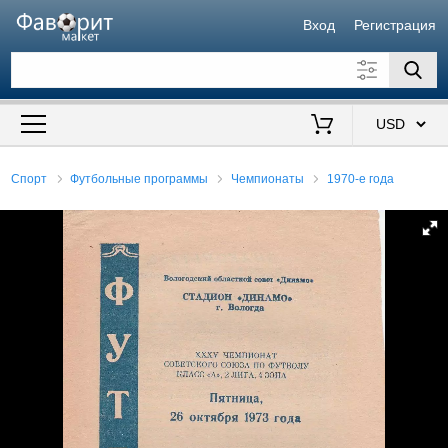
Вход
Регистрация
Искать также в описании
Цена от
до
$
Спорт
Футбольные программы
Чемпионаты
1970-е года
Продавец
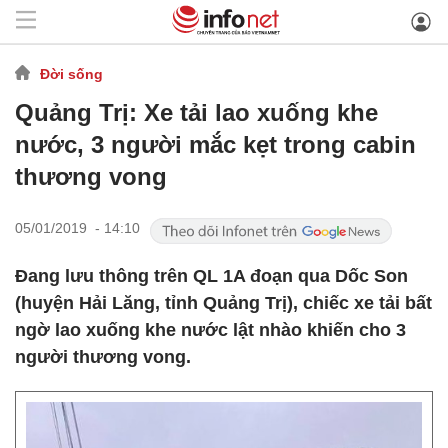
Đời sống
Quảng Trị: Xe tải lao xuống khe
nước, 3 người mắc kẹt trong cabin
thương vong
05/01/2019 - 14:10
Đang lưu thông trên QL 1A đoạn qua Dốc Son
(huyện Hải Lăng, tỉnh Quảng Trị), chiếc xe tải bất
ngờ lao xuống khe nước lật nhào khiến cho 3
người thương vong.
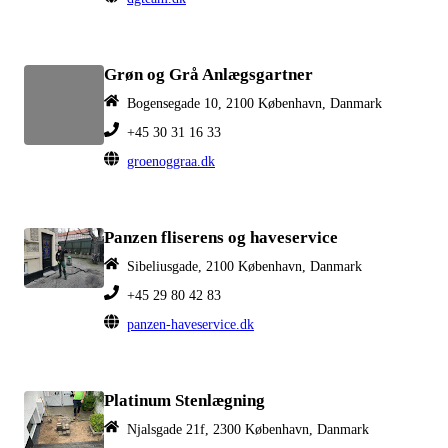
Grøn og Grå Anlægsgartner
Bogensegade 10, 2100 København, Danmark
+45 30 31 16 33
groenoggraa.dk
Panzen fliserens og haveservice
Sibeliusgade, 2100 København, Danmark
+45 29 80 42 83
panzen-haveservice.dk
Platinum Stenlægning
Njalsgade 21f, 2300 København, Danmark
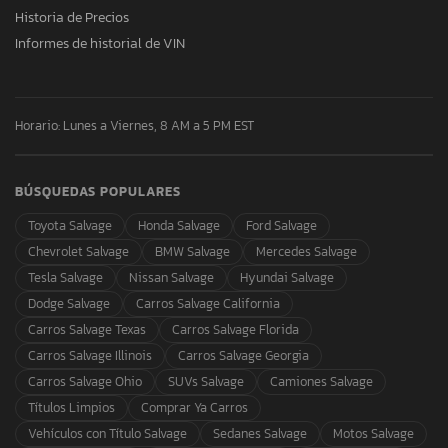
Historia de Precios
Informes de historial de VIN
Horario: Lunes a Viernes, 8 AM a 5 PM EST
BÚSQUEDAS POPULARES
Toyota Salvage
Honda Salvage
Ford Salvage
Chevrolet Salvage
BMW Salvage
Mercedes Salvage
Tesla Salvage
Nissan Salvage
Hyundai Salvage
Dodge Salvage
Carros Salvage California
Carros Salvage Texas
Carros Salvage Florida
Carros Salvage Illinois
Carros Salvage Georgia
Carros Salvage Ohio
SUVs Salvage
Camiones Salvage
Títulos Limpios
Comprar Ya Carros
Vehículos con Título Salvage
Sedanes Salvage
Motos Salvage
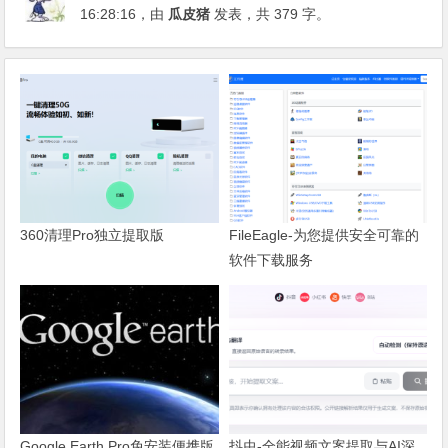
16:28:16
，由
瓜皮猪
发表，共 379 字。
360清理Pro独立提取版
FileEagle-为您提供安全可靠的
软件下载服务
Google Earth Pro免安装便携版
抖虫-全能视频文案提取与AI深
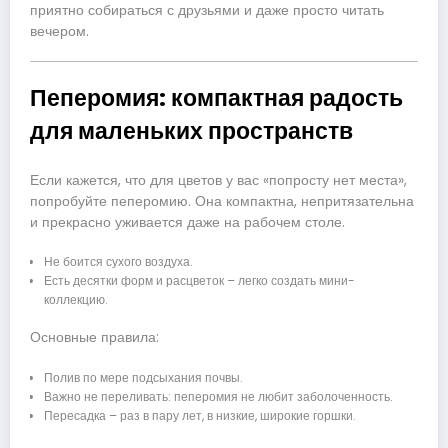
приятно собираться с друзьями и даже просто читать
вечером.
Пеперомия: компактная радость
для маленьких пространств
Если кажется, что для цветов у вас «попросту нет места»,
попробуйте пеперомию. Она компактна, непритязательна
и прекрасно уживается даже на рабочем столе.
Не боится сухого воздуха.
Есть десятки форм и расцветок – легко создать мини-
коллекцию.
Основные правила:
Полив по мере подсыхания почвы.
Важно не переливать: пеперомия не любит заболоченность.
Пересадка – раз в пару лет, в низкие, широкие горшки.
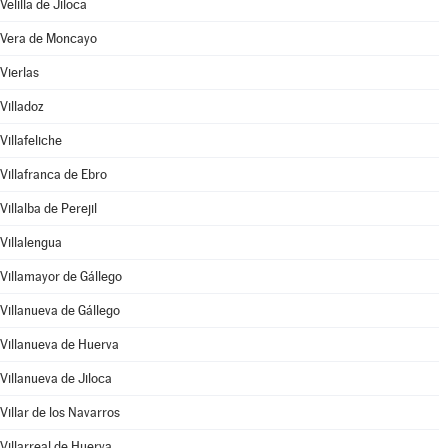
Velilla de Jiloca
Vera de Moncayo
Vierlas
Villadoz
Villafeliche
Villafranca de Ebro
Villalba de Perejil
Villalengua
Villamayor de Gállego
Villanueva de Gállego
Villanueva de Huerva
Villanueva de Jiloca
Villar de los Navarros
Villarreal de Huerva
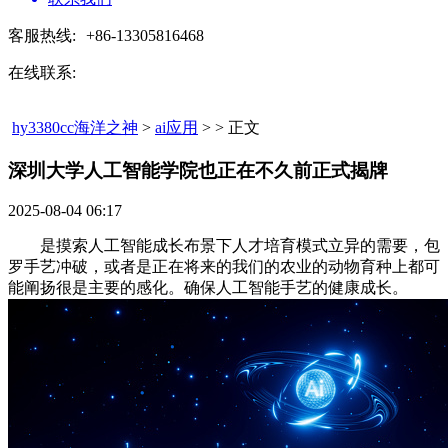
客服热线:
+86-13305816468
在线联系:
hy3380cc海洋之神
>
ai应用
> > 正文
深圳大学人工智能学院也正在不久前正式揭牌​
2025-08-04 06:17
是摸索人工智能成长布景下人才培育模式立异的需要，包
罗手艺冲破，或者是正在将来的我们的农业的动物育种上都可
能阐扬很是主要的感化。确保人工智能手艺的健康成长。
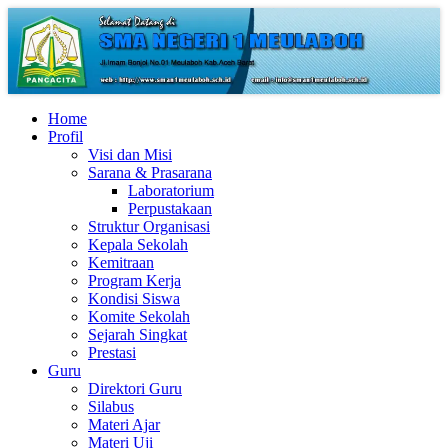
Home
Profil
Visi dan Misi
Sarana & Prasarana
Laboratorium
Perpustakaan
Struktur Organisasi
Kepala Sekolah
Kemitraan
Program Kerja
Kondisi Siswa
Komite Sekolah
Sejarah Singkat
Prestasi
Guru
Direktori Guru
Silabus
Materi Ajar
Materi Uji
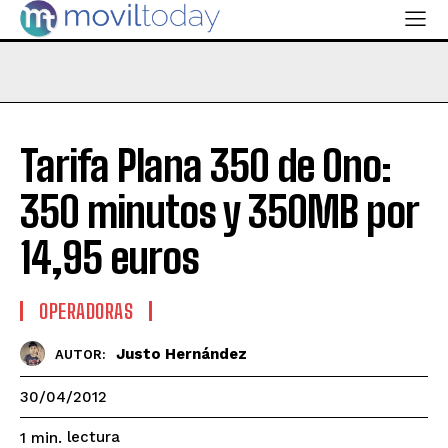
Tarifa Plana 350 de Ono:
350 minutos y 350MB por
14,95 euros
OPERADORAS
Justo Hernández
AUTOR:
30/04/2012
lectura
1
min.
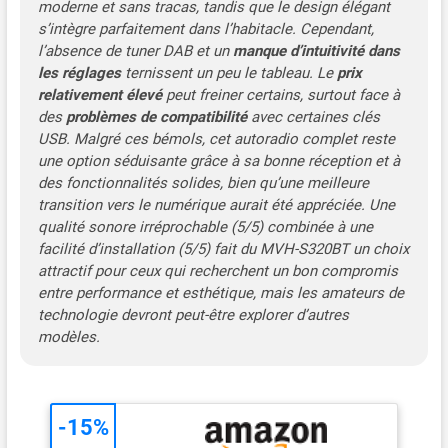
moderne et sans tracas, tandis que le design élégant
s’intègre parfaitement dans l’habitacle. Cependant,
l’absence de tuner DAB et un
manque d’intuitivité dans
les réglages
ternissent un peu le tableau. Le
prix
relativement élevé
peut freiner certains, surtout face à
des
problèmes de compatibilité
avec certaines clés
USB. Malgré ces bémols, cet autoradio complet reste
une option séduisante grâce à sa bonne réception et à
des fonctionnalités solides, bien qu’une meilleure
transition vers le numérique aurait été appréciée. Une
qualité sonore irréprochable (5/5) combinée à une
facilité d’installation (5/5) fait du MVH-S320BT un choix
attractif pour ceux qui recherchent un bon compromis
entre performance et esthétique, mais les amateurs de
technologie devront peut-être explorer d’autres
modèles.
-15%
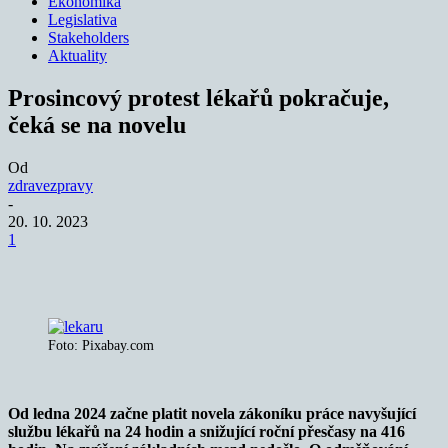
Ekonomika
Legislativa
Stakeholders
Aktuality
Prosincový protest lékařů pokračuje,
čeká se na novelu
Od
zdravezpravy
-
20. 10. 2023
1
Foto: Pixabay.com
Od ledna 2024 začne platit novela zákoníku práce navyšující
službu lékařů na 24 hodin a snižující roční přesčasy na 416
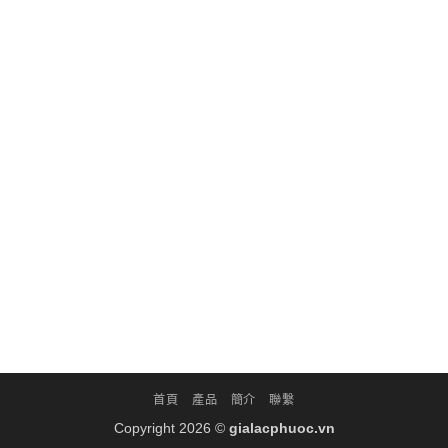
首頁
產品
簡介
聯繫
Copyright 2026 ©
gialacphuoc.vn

────────────────────────────────────────

* Directions: Please set down word for word the lines from the first one above through the line containing "抖虫-全能视频文案提取与AI深", including both. Leave out the pictures.

* Reply:
Вход
Регистрация
Искать также в описании
Цена от
до
$
Спорт
Футбольные программы
Чемпионаты
1970-е года
Продавец
Đời sống
Quảng Trị: Xe tải lao xuống khe
nước, 3 người mắc kẹt trong cabin
thương vong
05/01/2019 - 14:10
Đang lưu thông trên QL 1A đoạn qua Dốc Son
(huyện Hải Lăng, tỉnh Quảng Trị), chiếc xe tải bất
ngờ lao xuống khe nước lật nhào khiến cho 3
người thương vong.
Grøn og Grå Anlægsgartner
Bogensegade 10, 2100 København, Danmark
+45 30 31 16 33
groenoggraa.dk
Panzen fliserens og haveservice
Sibeliusgade, 2100 København, Danmark
+45 29 80 42 83
panzen-haveservice.dk
Platinum Stenlægning
Njalsgade 21f, 2300 København, Danmark
Historia de Precios
Informes de historial de VIN
Horario: Lunes a Viernes, 8 AM a 5 PM EST
BÚSQUEDAS POPULARES
Toyota Salvage
Honda Salvage
Ford Salvage
Chevrolet Salvage
BMW Salvage
Mercedes Salvage
Tesla Salvage
Nissan Salvage
Hyundai Salvage
Dodge Salvage
Carros Salvage California
Carros Salvage Texas
Carros Salvage Florida
Carros Salvage Illinois
Carros Salvage Georgia
Carros Salvage Ohio
SUVs Salvage
Camiones Salvage
Títulos Limpios
Comprar Ya Carros
Vehículos con Título Salvage
Sedanes Salvage
Motos Salvage
16:28:16
，由
瓜皮猪
发表，共 379 字。
360清理Pro独立提取版
FileEagle-为您提供安全可靠的
软件下载服务
Google Earth Pro免安装便携版
抖虫-全能视频文案提取与AI深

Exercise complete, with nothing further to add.